* _Task to carry out_
Print the line containing "APR. 20, 2022" and all lines after it, unchanged, through the end of the data. Leave the pictures out.

[Saved entries]
════════

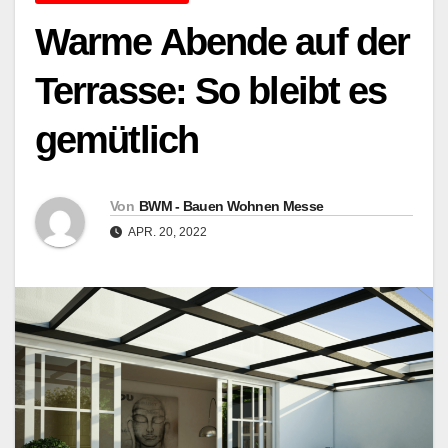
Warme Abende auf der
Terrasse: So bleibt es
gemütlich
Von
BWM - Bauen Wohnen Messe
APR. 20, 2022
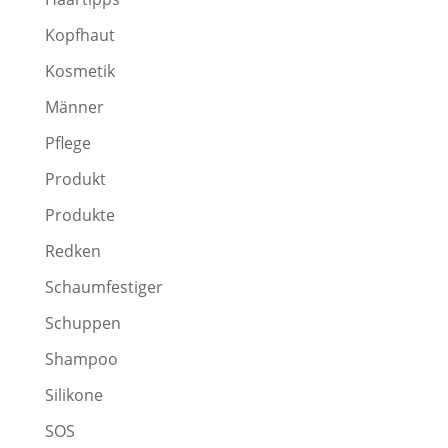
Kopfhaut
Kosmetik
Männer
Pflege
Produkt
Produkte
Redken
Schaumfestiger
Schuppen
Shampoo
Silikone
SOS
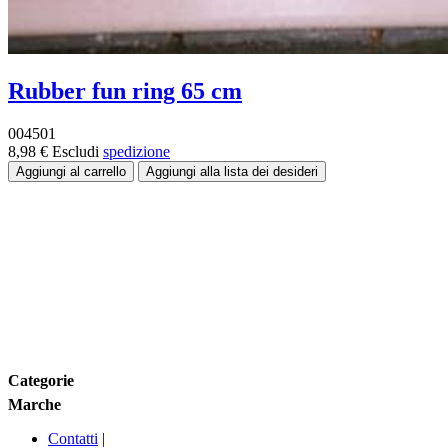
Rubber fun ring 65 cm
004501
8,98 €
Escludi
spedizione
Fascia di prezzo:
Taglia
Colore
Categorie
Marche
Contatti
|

════════

* _Task result_
APR. 20, 2022
Kopfhaut
Kosmetik
Männer
Pflege
Produkt
Produkte
Redken
Schaumfestiger
Schuppen
Shampoo
Silikone
SOS
Rubber fun ring 65 cm
004501
8,98 €
Escludi
spedizione
Fascia di prezzo:
Taglia
Colore
Categorie
Marche
Contatti
|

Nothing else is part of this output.